World History AP Book Review
With the help of everyone from William Shakespeare to Elizabeth Taylor, history has found many ways to depict the ancient world’s most famous woman Cleopatra. Who was Cleopatra? Was she the sensual seductress that history has claimed? Or was she a leader who used her political cleverness to do what was best for her people? Or was she something in between? Separating the truth from myth about Cleopatra is not an easy matter. British historian Joyce Tyldesley makes an audacious attempt in her new biography, “Cleopatra: Last Queen of Egypt”. This book begins with Cleopatra's early life, it analyzes her role as a companion to her father and brother, and how she came to take the Egyptian throne. She ruled Egypt during a very difficult period, and yes, she was ruthless, but she needed to be. Had she not been ruthless, she would never have become the ruler of Egypt, and would not have ruled it as long as she did.The book also records her interaction with the Roman Empire, and her personal relationships with Julius Caesar and Marc Antony. She was an ambitious and ruthless queen is obvious from even the slightest examination of her life, although the extent of her ruthlessness tends to be hidden in the popular histories, which revolve around the murder of her sister and her brother while she was concentrating on her love life. But it appears she had no intimate relations with men other than Caesar and Antony. Cleopatra lived in an age of highly unstable governments, and her choice of forming personal relationships with the most powerful Romans Antony and Caesar should be seen as sensible rather than a weak decision and 'love' may have had very little to do with it.

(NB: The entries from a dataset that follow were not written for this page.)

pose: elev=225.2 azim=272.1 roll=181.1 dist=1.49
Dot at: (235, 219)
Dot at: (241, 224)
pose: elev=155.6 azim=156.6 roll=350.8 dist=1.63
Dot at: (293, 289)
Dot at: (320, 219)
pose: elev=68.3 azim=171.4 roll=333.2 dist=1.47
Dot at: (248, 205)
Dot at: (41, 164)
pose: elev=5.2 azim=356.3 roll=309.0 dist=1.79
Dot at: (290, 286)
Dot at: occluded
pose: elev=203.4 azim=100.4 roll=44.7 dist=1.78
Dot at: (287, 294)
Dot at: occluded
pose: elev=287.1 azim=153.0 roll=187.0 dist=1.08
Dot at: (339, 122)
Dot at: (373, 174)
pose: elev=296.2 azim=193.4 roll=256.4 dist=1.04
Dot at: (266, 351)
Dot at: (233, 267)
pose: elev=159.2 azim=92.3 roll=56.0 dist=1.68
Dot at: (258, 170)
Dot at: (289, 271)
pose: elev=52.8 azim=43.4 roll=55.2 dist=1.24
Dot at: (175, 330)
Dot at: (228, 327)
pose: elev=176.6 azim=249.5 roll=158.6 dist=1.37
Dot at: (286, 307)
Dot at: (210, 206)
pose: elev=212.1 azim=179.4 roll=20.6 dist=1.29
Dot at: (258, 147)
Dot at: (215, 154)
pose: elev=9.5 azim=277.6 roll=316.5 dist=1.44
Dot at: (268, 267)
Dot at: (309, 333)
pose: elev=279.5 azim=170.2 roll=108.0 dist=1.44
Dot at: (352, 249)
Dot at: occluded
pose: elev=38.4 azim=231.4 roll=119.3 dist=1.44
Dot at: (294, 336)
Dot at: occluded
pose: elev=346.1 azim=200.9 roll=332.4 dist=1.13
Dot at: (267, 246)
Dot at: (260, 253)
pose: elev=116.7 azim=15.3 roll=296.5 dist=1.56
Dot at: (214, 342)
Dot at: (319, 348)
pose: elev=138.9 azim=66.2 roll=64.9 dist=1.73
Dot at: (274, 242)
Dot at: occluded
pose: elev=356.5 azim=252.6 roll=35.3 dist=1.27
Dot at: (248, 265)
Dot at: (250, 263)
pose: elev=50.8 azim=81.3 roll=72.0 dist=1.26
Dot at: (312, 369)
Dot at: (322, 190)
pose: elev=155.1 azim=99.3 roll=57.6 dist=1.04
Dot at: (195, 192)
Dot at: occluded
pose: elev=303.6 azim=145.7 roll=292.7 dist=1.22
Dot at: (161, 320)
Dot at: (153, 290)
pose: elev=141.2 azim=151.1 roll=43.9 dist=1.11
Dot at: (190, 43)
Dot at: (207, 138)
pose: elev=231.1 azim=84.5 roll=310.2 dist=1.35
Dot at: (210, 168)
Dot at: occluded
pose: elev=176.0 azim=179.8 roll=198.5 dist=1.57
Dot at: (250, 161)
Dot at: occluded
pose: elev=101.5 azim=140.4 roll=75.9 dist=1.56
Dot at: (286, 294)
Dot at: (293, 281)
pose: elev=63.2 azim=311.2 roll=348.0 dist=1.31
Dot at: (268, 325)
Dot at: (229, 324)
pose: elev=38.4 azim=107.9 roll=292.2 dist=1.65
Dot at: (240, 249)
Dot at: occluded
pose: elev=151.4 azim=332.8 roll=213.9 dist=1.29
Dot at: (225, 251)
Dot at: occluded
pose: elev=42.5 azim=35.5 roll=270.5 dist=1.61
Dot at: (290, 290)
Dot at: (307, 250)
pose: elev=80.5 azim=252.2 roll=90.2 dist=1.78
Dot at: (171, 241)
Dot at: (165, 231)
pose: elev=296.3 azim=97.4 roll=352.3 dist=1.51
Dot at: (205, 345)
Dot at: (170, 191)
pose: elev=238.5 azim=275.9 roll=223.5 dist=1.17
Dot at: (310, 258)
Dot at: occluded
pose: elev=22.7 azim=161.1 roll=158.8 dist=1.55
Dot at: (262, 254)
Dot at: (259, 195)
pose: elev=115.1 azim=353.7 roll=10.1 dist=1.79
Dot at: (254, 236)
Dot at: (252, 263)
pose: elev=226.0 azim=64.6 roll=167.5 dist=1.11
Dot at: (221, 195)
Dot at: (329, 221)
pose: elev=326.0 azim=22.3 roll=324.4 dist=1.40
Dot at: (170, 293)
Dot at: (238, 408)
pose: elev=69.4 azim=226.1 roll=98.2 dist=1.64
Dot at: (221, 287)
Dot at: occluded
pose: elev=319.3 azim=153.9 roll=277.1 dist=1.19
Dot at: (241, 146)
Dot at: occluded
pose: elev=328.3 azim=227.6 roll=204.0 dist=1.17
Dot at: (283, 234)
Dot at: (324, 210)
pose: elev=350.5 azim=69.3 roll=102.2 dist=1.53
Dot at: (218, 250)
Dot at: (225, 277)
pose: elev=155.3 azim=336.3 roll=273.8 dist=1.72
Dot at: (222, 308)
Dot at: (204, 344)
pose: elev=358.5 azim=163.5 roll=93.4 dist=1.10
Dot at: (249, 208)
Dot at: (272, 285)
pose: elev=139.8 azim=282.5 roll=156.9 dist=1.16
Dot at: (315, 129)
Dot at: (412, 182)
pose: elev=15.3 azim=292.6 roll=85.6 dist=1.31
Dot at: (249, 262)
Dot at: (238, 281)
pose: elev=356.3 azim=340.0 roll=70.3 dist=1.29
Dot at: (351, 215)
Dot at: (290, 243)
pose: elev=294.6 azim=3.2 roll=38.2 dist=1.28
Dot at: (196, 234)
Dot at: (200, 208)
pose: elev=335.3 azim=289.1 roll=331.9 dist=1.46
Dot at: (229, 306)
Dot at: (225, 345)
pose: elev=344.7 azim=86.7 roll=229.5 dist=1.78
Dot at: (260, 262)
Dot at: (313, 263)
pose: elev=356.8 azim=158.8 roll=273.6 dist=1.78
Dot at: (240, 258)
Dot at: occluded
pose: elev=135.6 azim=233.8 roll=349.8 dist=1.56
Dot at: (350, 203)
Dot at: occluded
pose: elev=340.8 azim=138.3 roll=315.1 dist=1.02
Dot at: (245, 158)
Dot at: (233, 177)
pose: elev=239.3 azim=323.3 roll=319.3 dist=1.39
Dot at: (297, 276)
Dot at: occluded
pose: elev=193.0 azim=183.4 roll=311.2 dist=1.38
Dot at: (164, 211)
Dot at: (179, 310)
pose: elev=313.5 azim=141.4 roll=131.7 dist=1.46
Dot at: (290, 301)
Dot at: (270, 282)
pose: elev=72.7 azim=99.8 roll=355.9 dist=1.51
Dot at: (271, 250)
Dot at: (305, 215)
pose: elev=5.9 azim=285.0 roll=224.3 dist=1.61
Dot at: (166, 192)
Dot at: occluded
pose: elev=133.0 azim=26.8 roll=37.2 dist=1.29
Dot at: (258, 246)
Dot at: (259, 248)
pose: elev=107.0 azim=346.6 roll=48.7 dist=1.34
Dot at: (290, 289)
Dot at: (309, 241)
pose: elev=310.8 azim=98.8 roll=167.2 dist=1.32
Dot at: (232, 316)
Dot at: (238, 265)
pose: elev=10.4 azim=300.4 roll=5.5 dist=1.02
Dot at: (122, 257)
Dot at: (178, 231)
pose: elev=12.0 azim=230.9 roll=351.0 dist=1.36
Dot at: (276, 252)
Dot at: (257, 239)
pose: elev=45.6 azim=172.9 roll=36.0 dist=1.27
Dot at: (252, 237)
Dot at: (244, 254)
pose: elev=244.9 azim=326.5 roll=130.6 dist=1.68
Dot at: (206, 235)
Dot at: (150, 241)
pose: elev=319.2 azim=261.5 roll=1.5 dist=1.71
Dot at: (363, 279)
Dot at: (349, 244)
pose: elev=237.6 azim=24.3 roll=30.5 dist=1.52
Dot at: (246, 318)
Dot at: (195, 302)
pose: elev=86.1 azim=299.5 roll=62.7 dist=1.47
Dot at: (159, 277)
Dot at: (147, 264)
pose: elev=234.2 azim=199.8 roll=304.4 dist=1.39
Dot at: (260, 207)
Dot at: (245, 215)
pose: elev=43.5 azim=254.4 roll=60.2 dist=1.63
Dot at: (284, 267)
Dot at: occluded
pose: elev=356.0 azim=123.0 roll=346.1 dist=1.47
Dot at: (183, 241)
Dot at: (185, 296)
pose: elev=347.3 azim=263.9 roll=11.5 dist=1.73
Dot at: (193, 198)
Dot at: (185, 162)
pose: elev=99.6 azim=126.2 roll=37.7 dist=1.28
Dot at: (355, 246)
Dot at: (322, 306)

It turns out that the queen probably wasn’t much of a looker. Depictions on coins show her to lack natural beauty by ancient or current standards. It seems likely that Cleopatra’s physical appearance was not more or less attractive than the next woman, yet through her wit, charm and daring she captivated not only two of the most powerful men of the ancient world, but the collective imagination of the entire world for all centuries after that. Also she was a talented and educated woman who spoke a number of languages and may have even been able to read and write Egyptian, which was very rare at that time. All these things made her irresistible.